Taxing Property in Developing Countries: Theory and Evidence from Mexico

Juan Carlos Suarez Serrato


We leverage administrative data, multiple tax changes, and a field experiment to analyze the administration of property taxation in Mexico City – a developing country context with household credit constraints and limited administrative capacity. Using RD and DiD designs that leverage quasi-experimental tax rate increases, we estimate that a 10% increase in the tax rate increases revenue by 3-7%, while also increasing the rate of non-compliance. Using a field experiment, we show that reminder letters to non-compliers increase tax payment significantly.

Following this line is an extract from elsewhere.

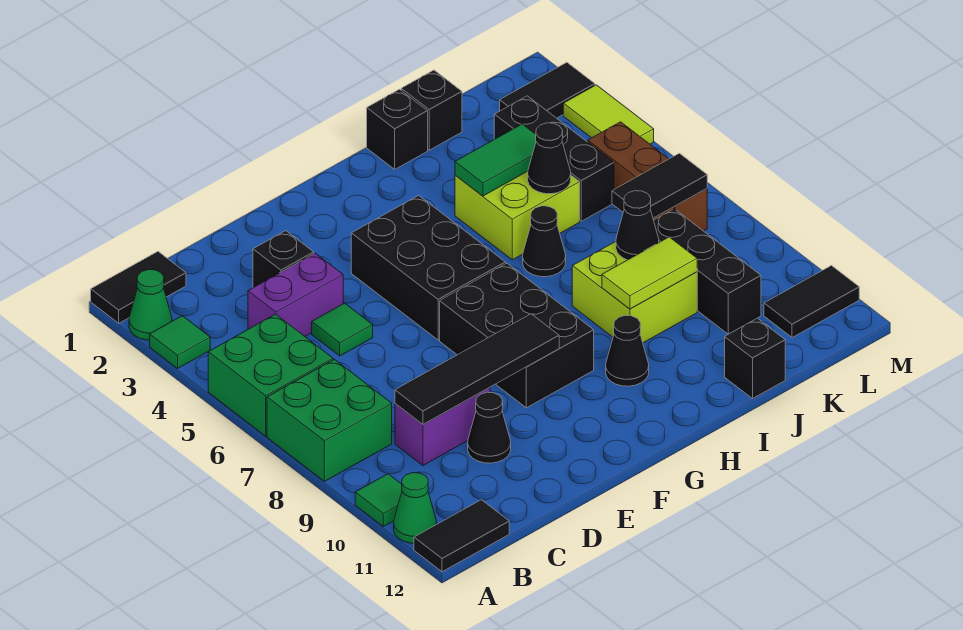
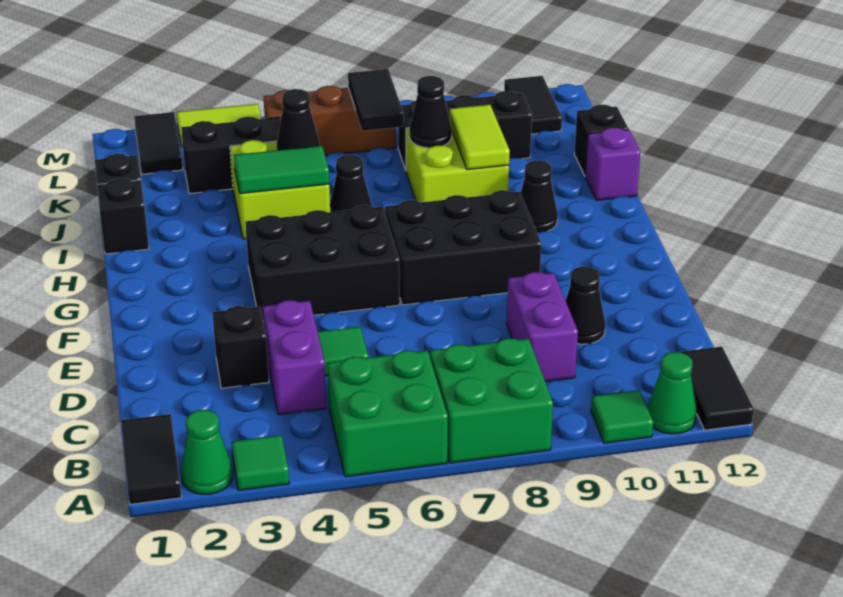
black tile C9:F9 level 2 -> none
green tile I4:J4 level 2 -> green tile I4:I5 level 2
none -> purple brick I12 level 1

While it is possible to raise tax revenue through tax increases or enforcement,doing so may not be optimal in a context with liquidity constraints. We provide three pieces of evidence showing that liquidity constraints impact property tax compliance. First, tax rate increases raise the share of taxpayers that pay in installments or pay late, instead of paying the full liability at once. Second, we leverage variation in early payment discounts to estimate a dynamic discrete choice model, which shows that households have a high value for liquidity.Third, we use quasi-random tax increases to instrument for property tax payments and show that consumers experience consumption decreases when they pay property taxes.

Finally,we combine these empirical results with a model of optimal property taxation. Because liquidity constraints increase the welfare costs of taxation, the model identifies the provision of loans to taxpayers with liquidity constraints as an important and hitherto neglected policy instrument.